После ужина мы зашли в гостиную посидеть, обменяться впечатлениями.

– Дуглас, – сказала Френсис, – Рона чем-то обеспокоена.

– Я это заметил. Но теперь этим занимается Глен.

– Но Рона тревожится неспроста.

Я удивленно посмотрел на жену.

– Френсис, о чем ты?

– Я думаю, Рона боится, что с этой микстурой что-то не так.

– Но она сама ее приготовила.

– Нет. Сегодня она уехала в Торминстер на поезде в девять сорок, я это знаю, потому что она звала меня с собой. Так что эту микстуру готовил Глен. А я бы не позволила Глену делать для меня лекарства. Он такой невнимательный.

– Моя дорогая, на что ты намекаешь?

– На то, что Глен мог ошибиться и спутать лекарства. Так что я захватила с собой вот это. На всякий случай. – Френсис быстро вытащила предмет, который держала за спиной.

Я уставился на наполовину пустой пузырек с лекарством.

Затем рассмеялся.

– Ты боялась, что Джон выпьет вторую половину?

– Не только это, – проговорила Френсис. – Конечно, мы друзья и все такое, я понимаю, но доктора не имеют права на такие ошибки. В общем, в случае чего можно сделать анализ микстуры и убедиться, что с ней все в порядке.

5

Таким образом, мы были вовлечены в эти события с самого начала.

Однако началом болезни Джона я считаю не тот день пятого сентября, а неделей раньше, когда мы все собрались в доме Уотерхаусов на небольшую вечеринку. Именно тогда в первый раз была упомянута язва желудка. Конечно, все это было сделано в шутливой форме, поскольку после ужина беседа приняла неожиданный поворот.

Глава вторая

Беседа

1

Уотерхаусы в тот вечер принимали шестерых гостей. Кроме нас с Френсис, там были Глен и Рона Брум, а также Гарольд Чим и Дейзи Гофф, которую уже в течение многих лет каждый считал своим долгом попытаться свести с Гарольдом. Успеха, впрочем, пока никто не достиг.

Я помню, мы пришли позже, смущенные, что из-за нас задержали ужин. А ведь идти было два шага. Поистине чем ближе живешь, тем чаще опаздываешь. Надо сказать, что и Уотерхаусы тоже приходили к нам с опозданием, но это из-за Анджелы, которой было неведомо такое понятие, как пунктуальность.

Сам ужин я уже почти не помню, так же как и разговор между мужчинами, когда женщины покинули стол. Но состоявшуюся позднее беседу в гостиной (Анджела Уотерхаус называла ее по-старомодному «салон») я запомнил хорошо.
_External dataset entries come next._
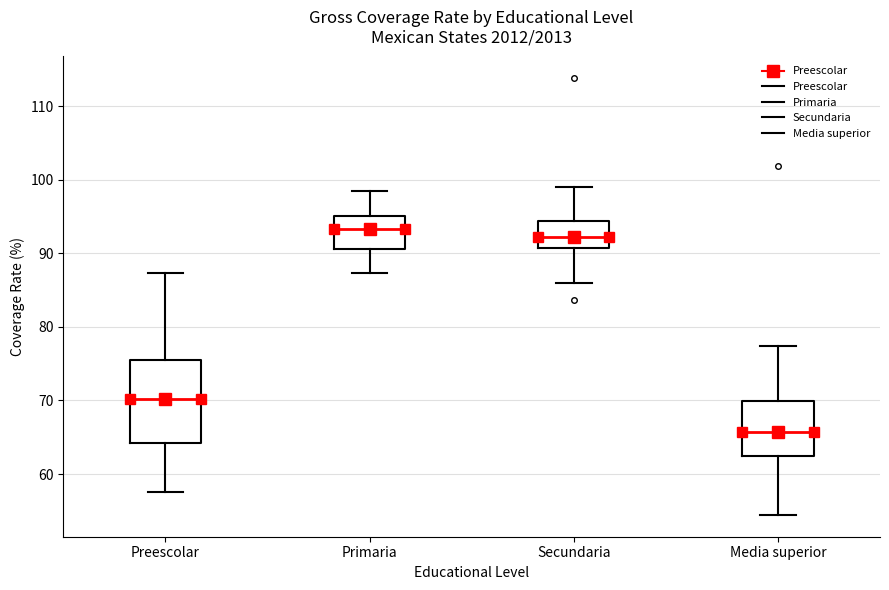

Reading left to right, transcribe this box plot: for each box, give where its median line is, the range the box spans, and where its two whiskers end, as read against the y-axis. The values are not printed on the chart, so give them approximately, as read against the axis.

Preescolar: median 70, box 64 to 76, whiskers 58 to 87
Primaria: median 93, box 91 to 95, whiskers 87 to 98
Secundaria: median 92, box 91 to 94, whiskers 86 to 99
Media superior: median 66, box 62 to 70, whiskers 54 to 77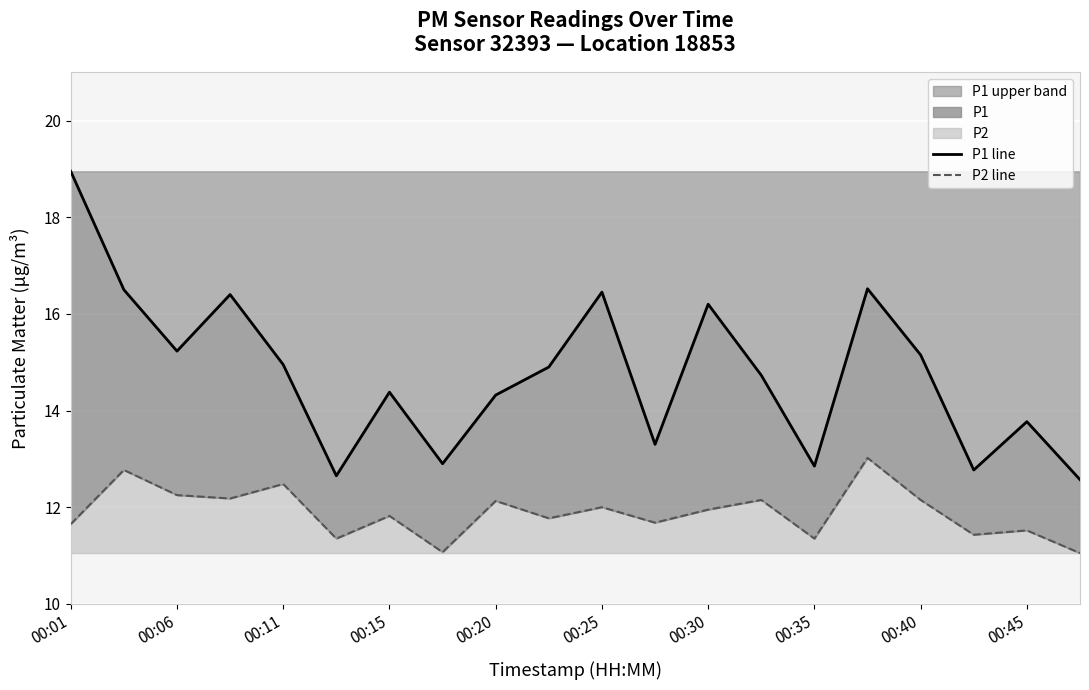

True or false: P2 line and P1 line cross at least once.

False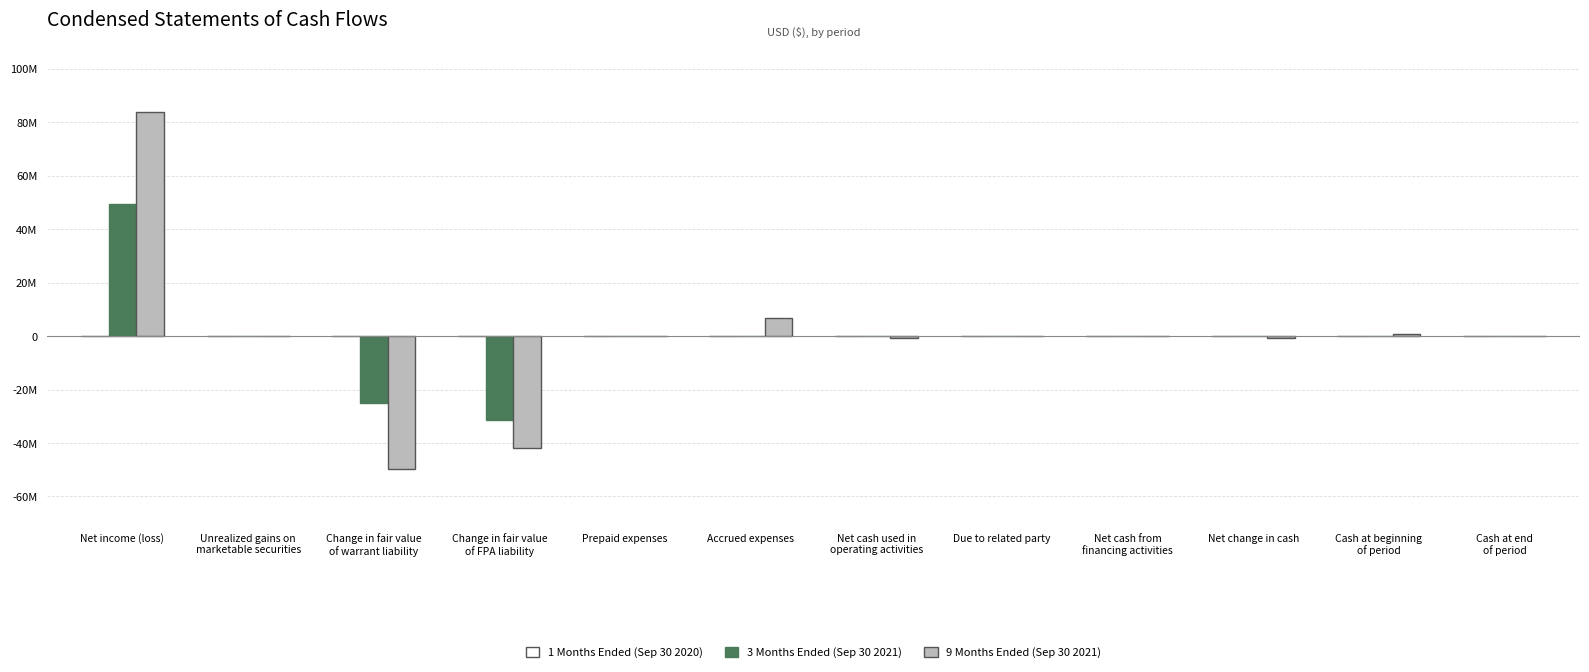

Reading right to left, transcribe all the data shown in this chart.

1 Months Ended (Sep 30 2020): 0	0	0	0	0	0	0	0	0	0	0	-5000
3 Months Ended (Sep 30 2021): 57423	0	0	0	0	0	0	0	-31354748	-24983421	-7682	49385333
9 Months Ended (Sep 30 2021): 57423	855972	-798549	89845	89845	-888394	6838389	109584	-41941059	-49582029	-21794	83708515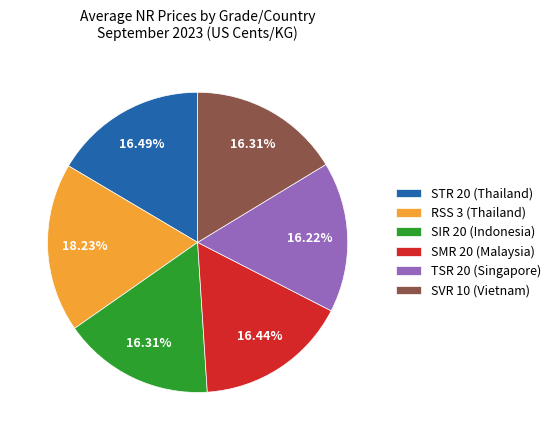

How much of the chart is everything except SIR 20 (Indonesia)?

83.7%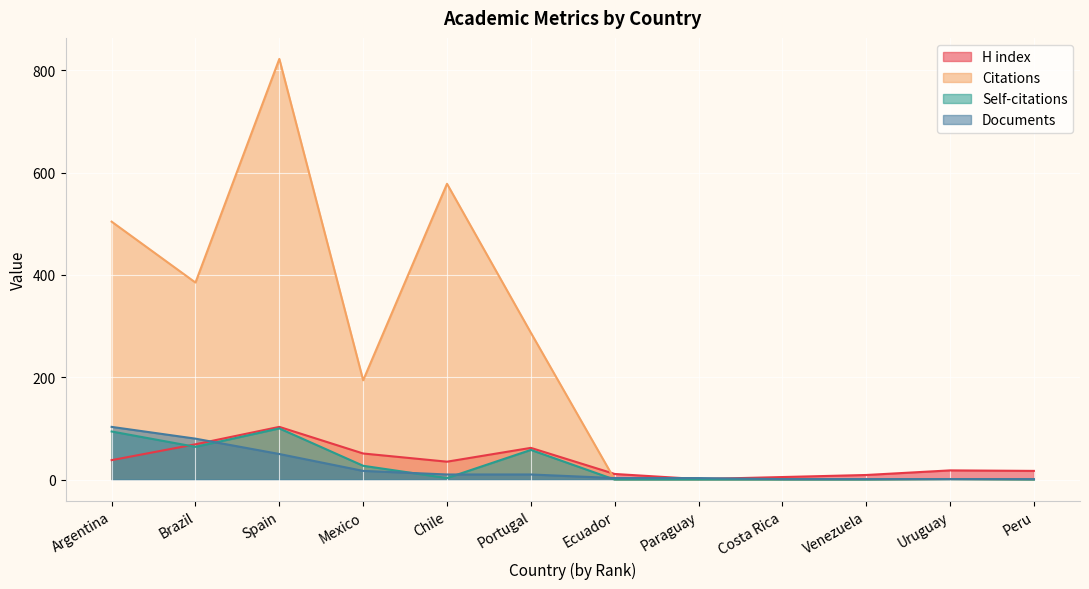

What is the sum of all Self-citations values?

347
Получилось так, что мы разделились на две группы. Анджеле пришла по почте из Лондона новая партия пластинок, и она позвала Дейзи и Глена послушать. Причем Глен должен был ставить пластинки на патефон. У Анджелы была привычка заставлять людей делать что-то против их воли. Я уверен, ни Дейзи, ни Глен не имели особого желания слушать музыку, которой восхищалась она. Вернее, делала вид. Одна только Френсис действительно хотела послушать пластинки и потому присоединилась к ним. Они расположились в центре гостиной. Анджела на кушетке рядом с камином, остальные неподалеку. Джон Уотерхаус, Рона Брум, Гарольд Чим и я собрались у меньшего камина на коротком отрезке L-образной комнаты. «Меломаны» нас не видели, кроме Глена, управляющего патефоном, так что мы могли спокойно разговаривать, не тревожа их.

Августовские вечера в наших местах не особенно прохладные, но камины в доме Уотерхаусов топили регулярно все лето. Анджела утверждала, что это ей необходимо, а ее супруг, много лет проживший в жарких странах, не возражал. Во всяком случае, ничего по этому поводу не говорил, потому что причудам жены тихо потакал.

Как получилось, что наша беседа повернулась в сторону смертной казни, я не помню. Мы все были старые друзья, а в такой компании разговор имеет обыкновение перемещаться с одной темы на другую, совершенно с ней не связанную. Думаю, смертную казнь упомянул Джон, чтобы подразнить Рону. У нее на этот предмет был твердый взгляд, как, впрочем, на многие другие. При этом Джон Уотерхаус должен был знать, что проиграет, поскольку задеть Рону очень трудно. Ей было совершенно все равно, что скажут люди.